STUDY TEXT:
*** Block opens ***
CMS Gas Transmission & Storage Co. and St. Clair Pipelines, an affiliate of Ontarios Union Gas Ltd., started construction on the Bluewater pipeline linking U.S. and Canadian natural gas systems. The $5.3 million project, providing a direct pipeline connection between the systems of Union Gas and CMS affiliate Consumers Power Co., is to be complete in November. It will transport as much as 200 MMcfd for Michigan or Ontario shippers.

Novagas Clearinghouse Ltd. and affiliate Novagas Clearinghouse Pipelines Ltd. will build and operate gas gathering and processing facilities and a transmission system to carry gas and recover liquids from Midwinter, Helmet, Tooga, and Peggo gas fields of Northeast British Columbia to NOVA Gas Transmission Ltd.s pipeline at the Alberta border. Gulf Canada Resources Ltd. and Ohio Resources Corp. signed contracts to use the gas gathering/processing facilities and pipeline. Negotiations are continuing with other Northeast British Columbia producers. All facilities are to be in service in April 1996.

Canadas National Energy Board approved construction of a 59 mile crude oil pipeline from Northeast British Columbia to Alberta. The $14.5 million (Canadian) line, to be built by ISH Energy Ltd., Calgary, will move oil from Desan oil field to connect with the Norman Wells pipeline in North Alberta operated by IPL Energy Inc., Calgary. The line, jointly owned by ISH and Westcoast Gas Services Inc., is scheduled for completion in April.

Refining

Kenyen Products Ltd., Houston, purchased equipment of the mothballed 49,500 b/d Powerine refinery in Santa Fe Springs, Calif., from Castle Energy Corp., Radnor, Pa. for $22.6 million in cash and a note. Kenyen plans to disassemble the equipment and reassemble it in India.

Nynas Petroleum AB, Johanneshov, Sweden, let a turnkey contract to Howmar International for design, supply, and construction of a 5,000 cu m/hr, naphtha fed, steam reforming hydrogen plant at its 28,000 b/d Nynashamn, Sweden, refinery. It will use Howe-Baker reformer technology and Howmar/Bayer PSA gas purification technology.
*** Block closes ***
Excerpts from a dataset
*** Block opens ***
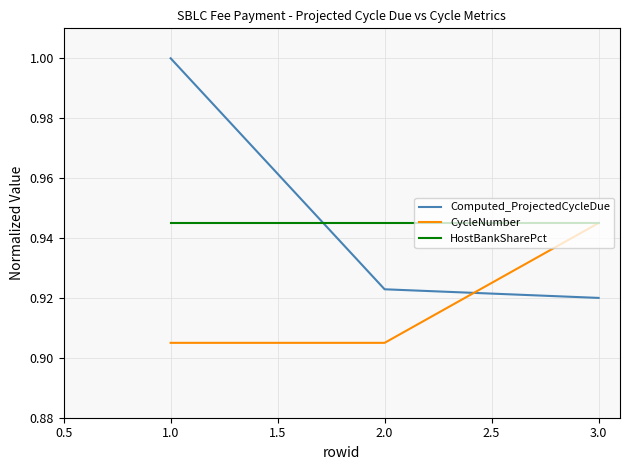

The value of Computed_ProjectedCycleDue at 1.0 is 1.7. True or false?

False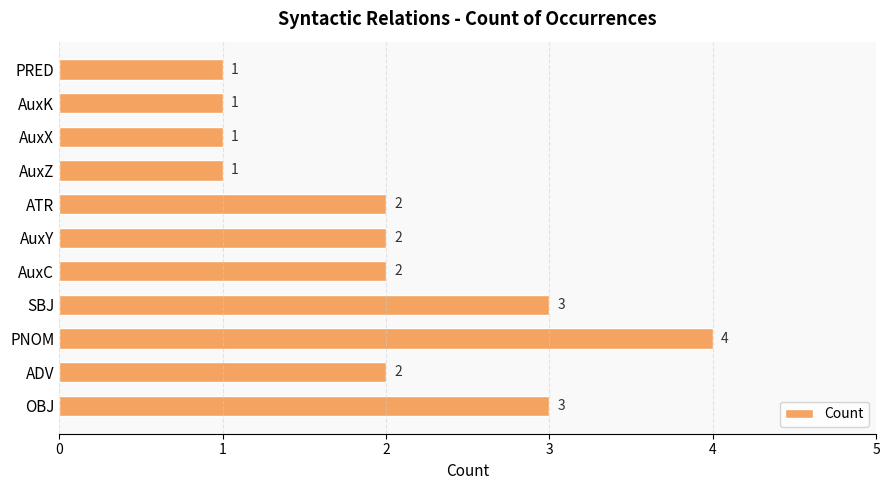

The value at AuxZ is 1. True or false?

True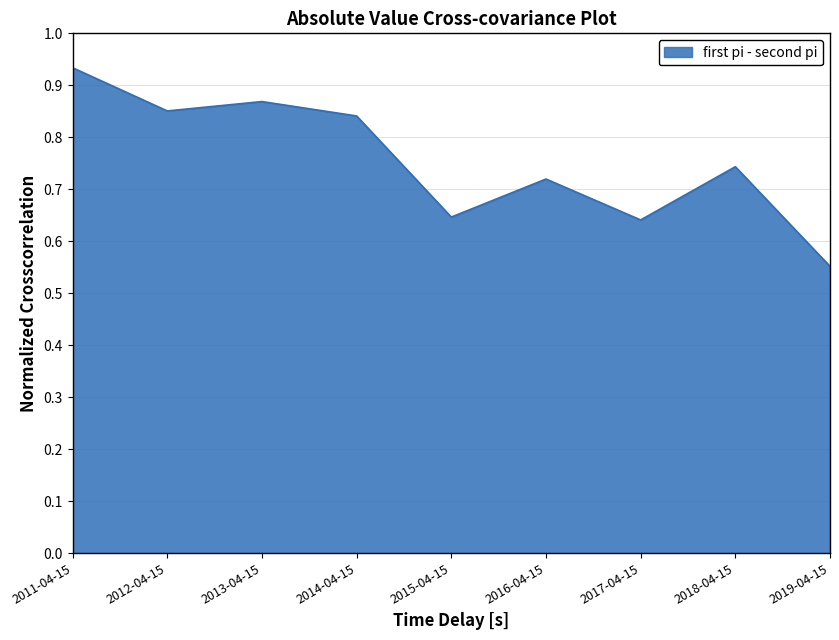

The value at 2013-04-15 is 0.6. True or false?

False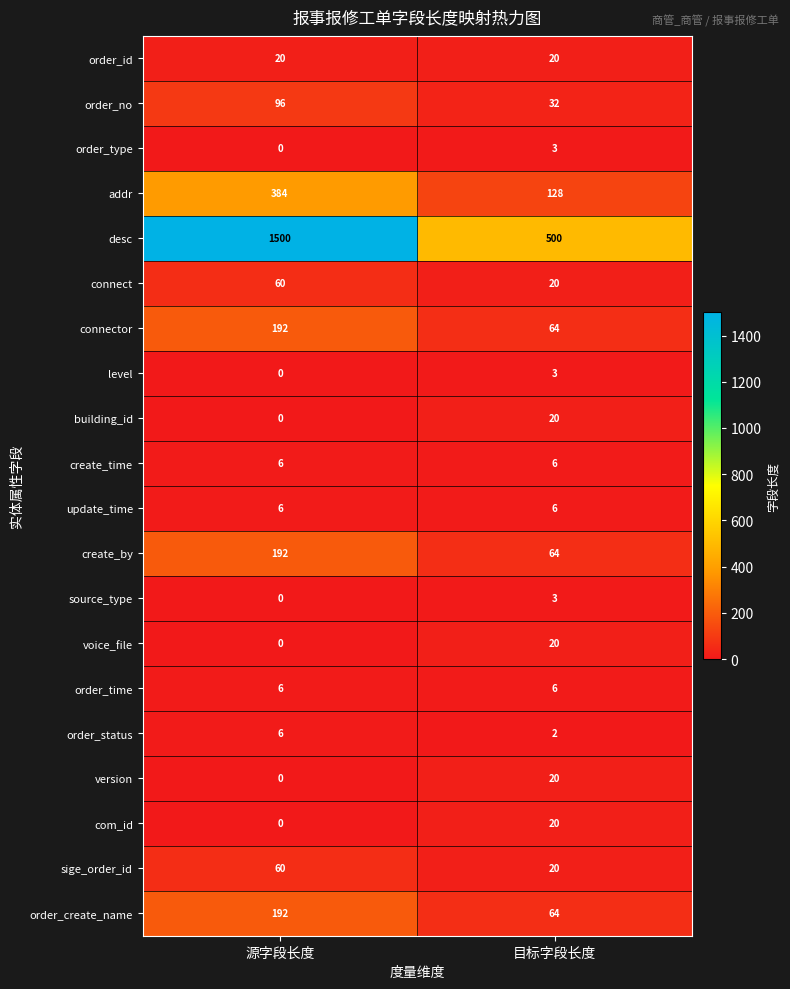

Is it true that connector equals 64 at 目标字段长度?

True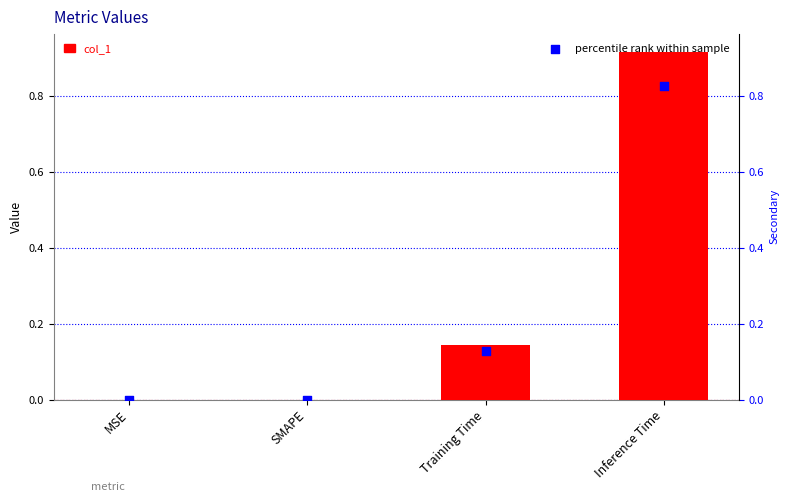

Which series has the largest total across all categories?

col_1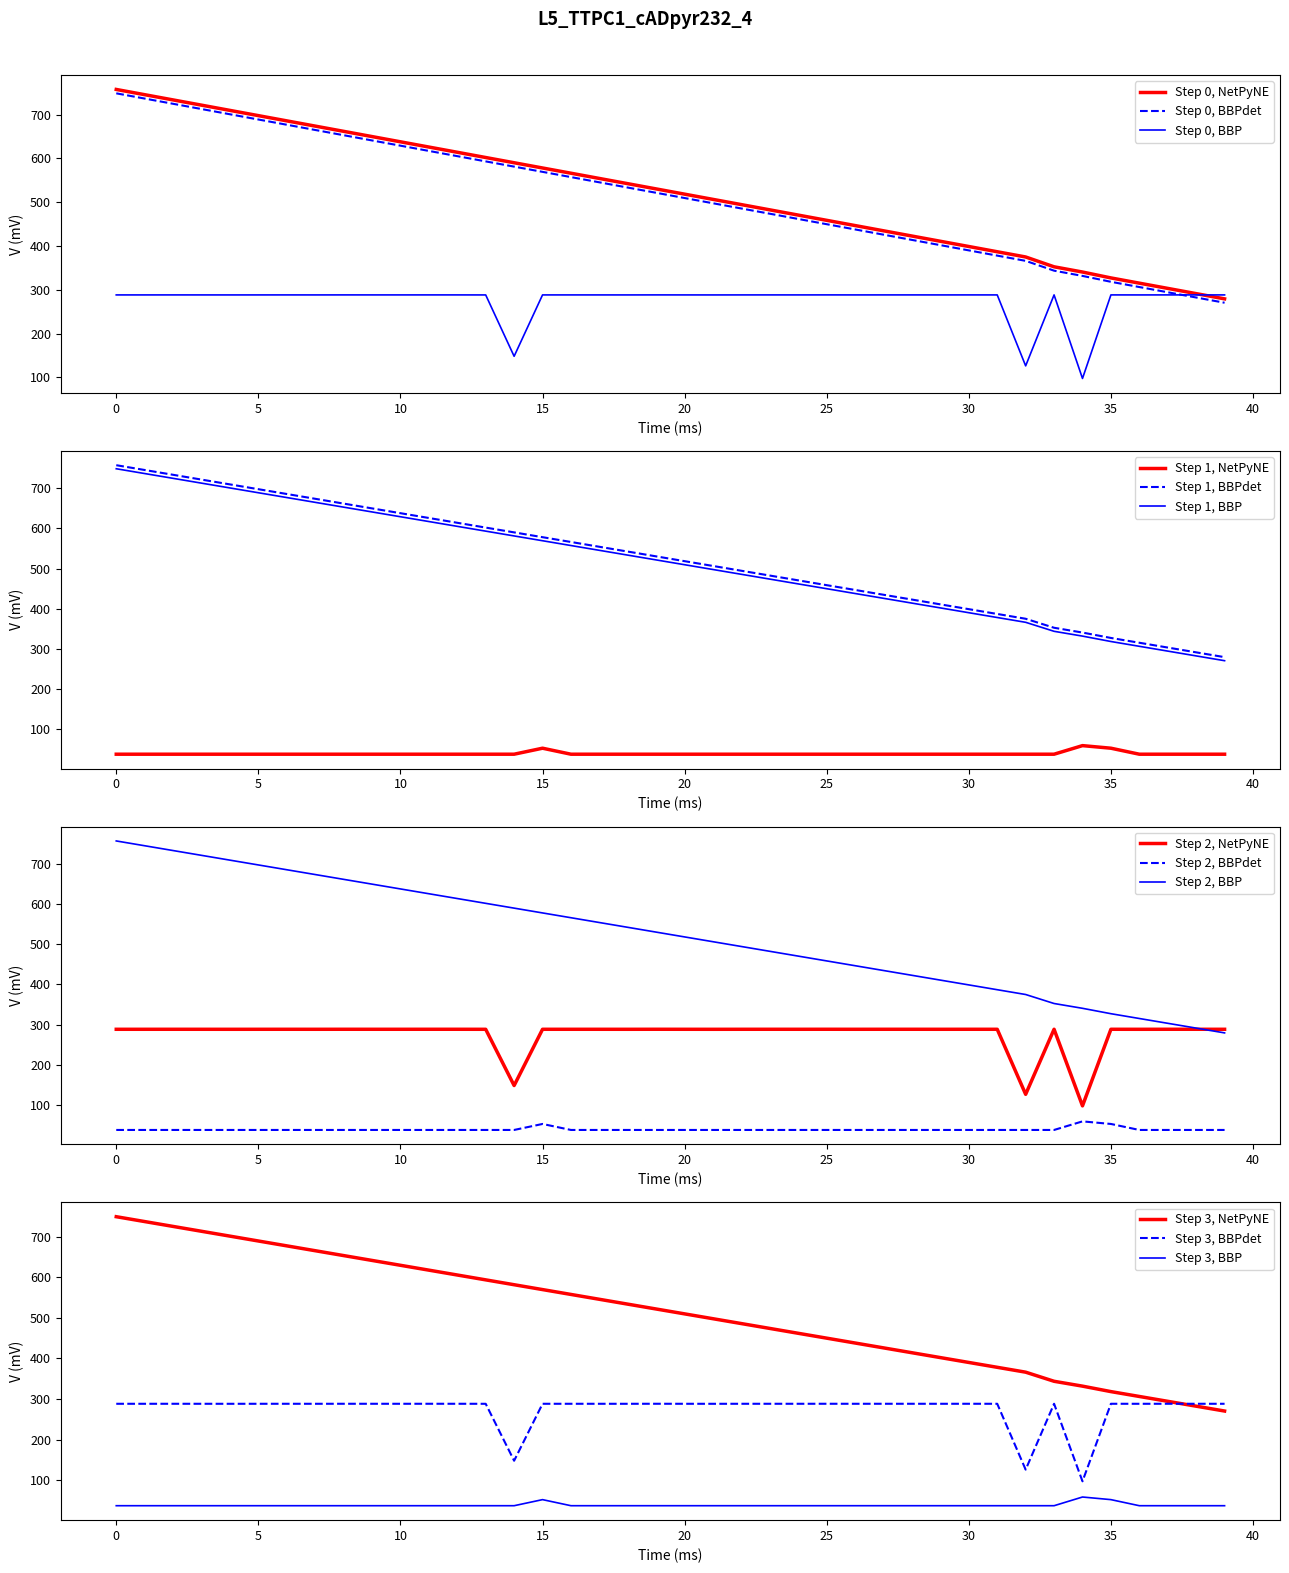

What is the lowest value of the Step 0, NetPyNE series?

279.4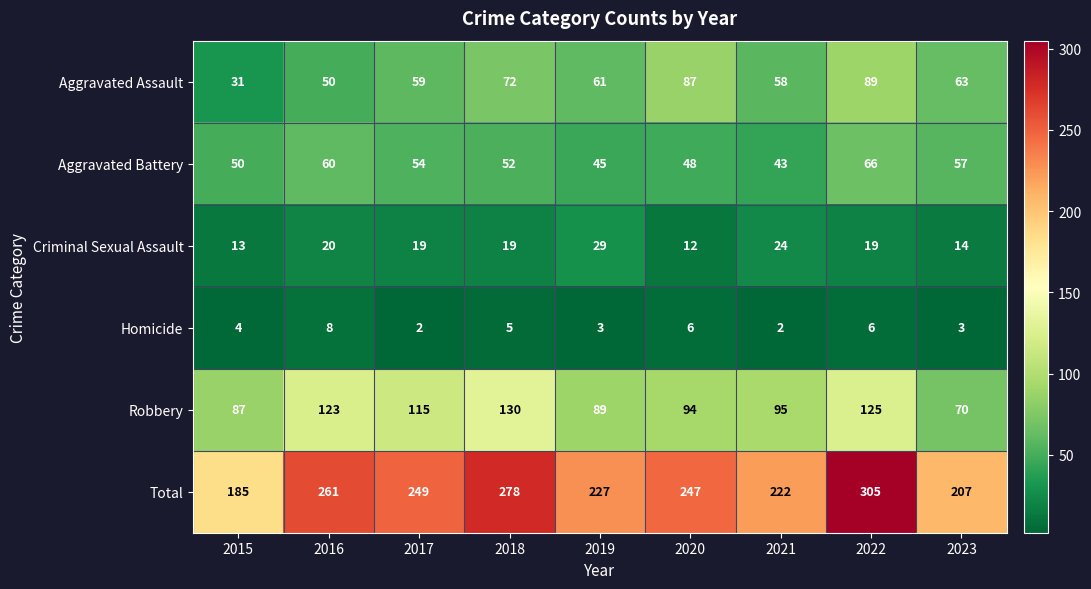

At which label does Aggravated Assault first exceed 61?

2018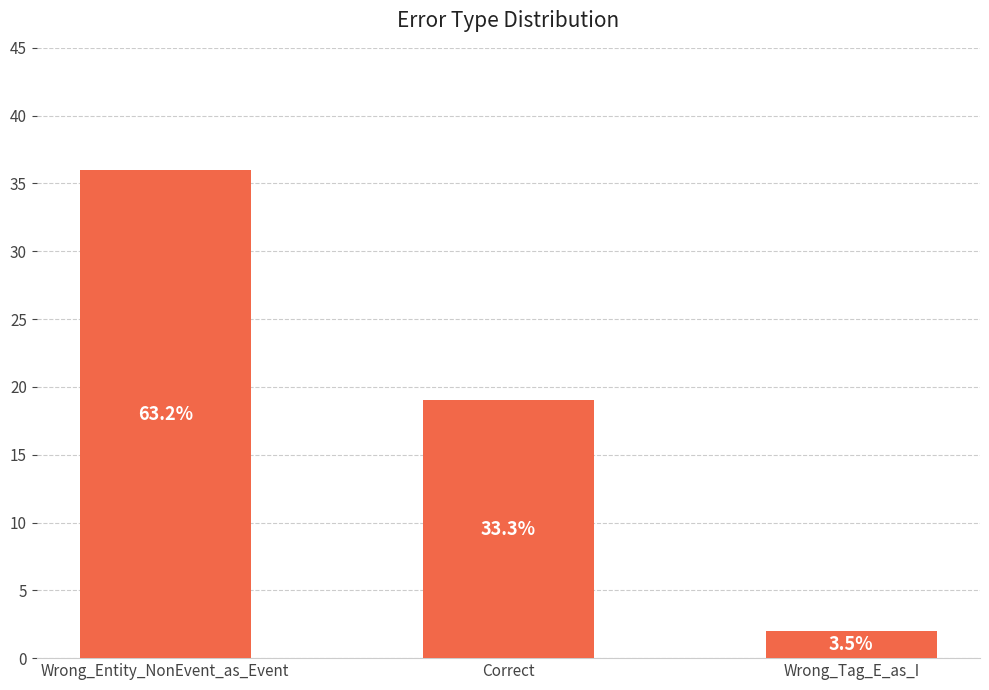

What is the value of the 3rd bar from the left?

2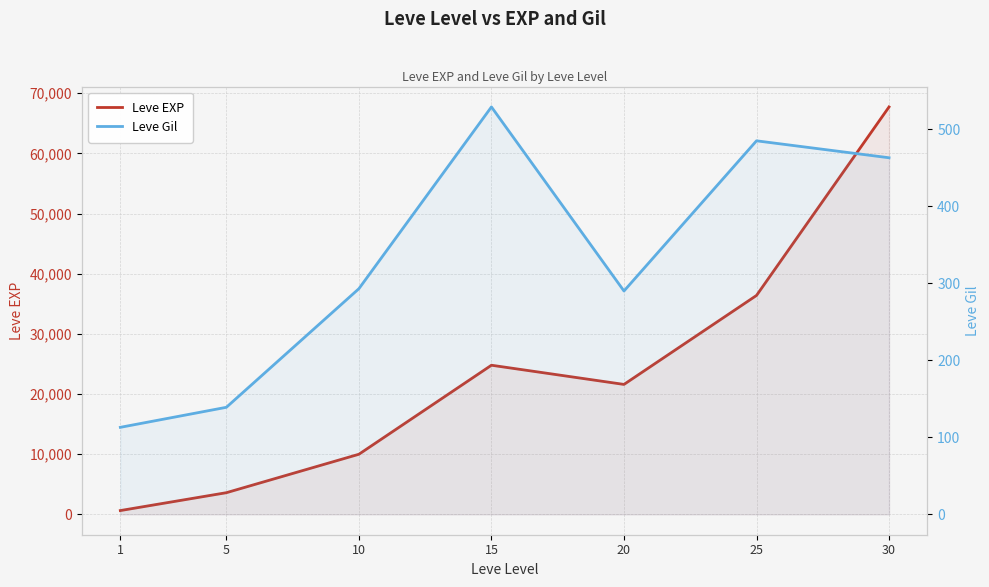

How many interior local peaks does the Leve EXP series have?

1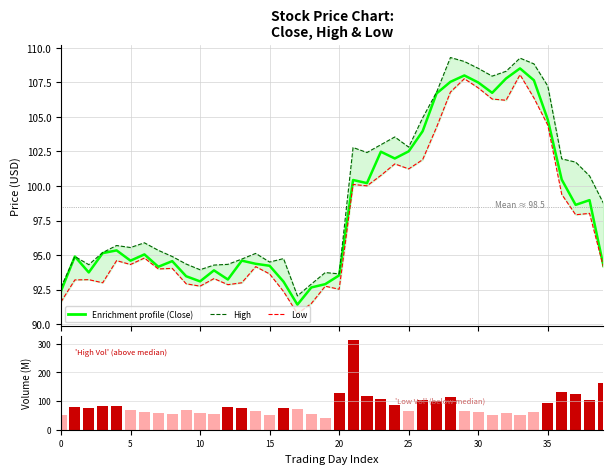

Is it true that Enrichment profile (Close) equals 144.7 at 27?

False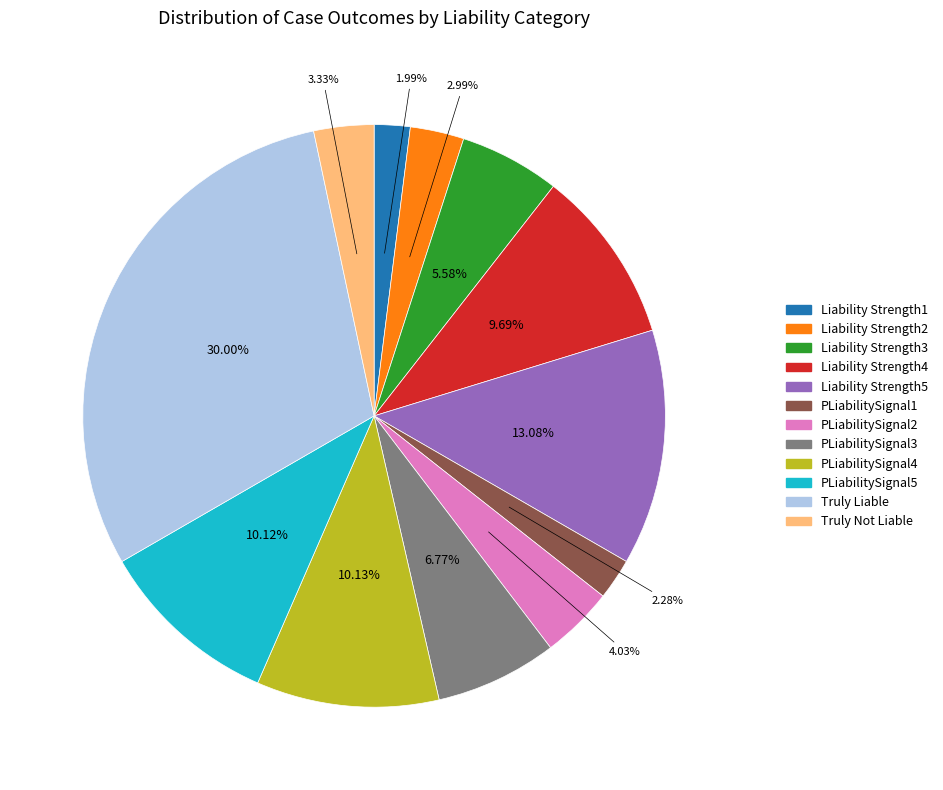

Which category has the biggest portion of the pie?

Truly Liable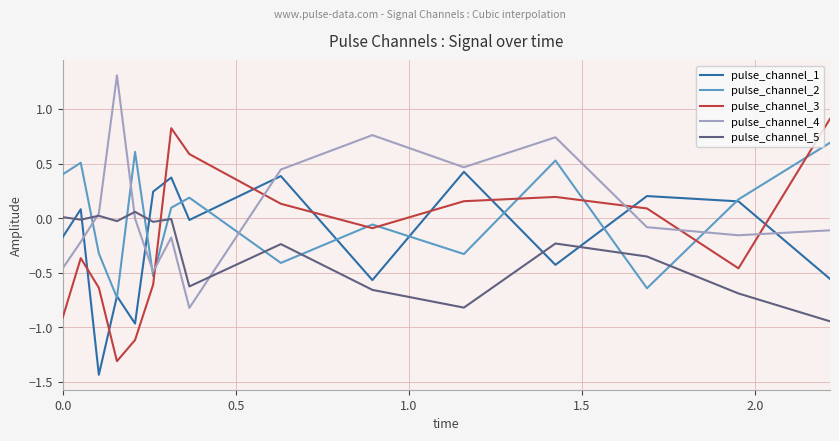

Rank the series by their maximum value, from highest to lowest.

pulse_channel_4, pulse_channel_3, pulse_channel_2, pulse_channel_1, pulse_channel_5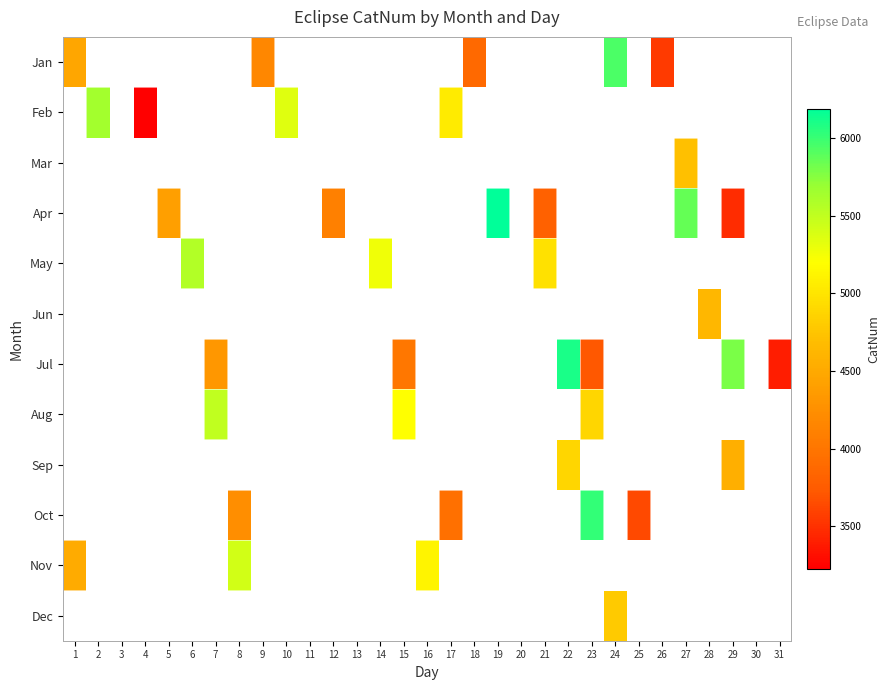

At which label does Nov reach its peak?

8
*** Block closes ***
REQUEST 1: Print the portion of the energy news briefs between "CMS Gas Transmission" and "or Ontario shippers.", inclusive.
REQUEST 2: Name every gas field in Northeast British Columbia that the energy news briefs mention.
REQUEST 3: Translate this sentence from the energy news briefs into Spanish: "Negotiations are continuing with other Northeast British Columbia producers."
The records are separate material, unrelated to the energy news briefs.

RESPONSE 1:
CMS Gas Transmission & Storage Co. and St. Clair Pipelines, an affiliate of Ontarios Union Gas Ltd., started construction on the Bluewater pipeline linking U.S. and Canadian natural gas systems. The $5.3 million project, providing a direct pipeline connection between the systems of Union Gas and CMS affiliate Consumers Power Co., is to be complete in November. It will transport as much as 200 MMcfd for Michigan or Ontario shippers.

RESPONSE 2: Midwinter, Helmet, Tooga, Peggo

RESPONSE 3: Continúan las negociaciones con otros productores del noreste de la Columbia Británica.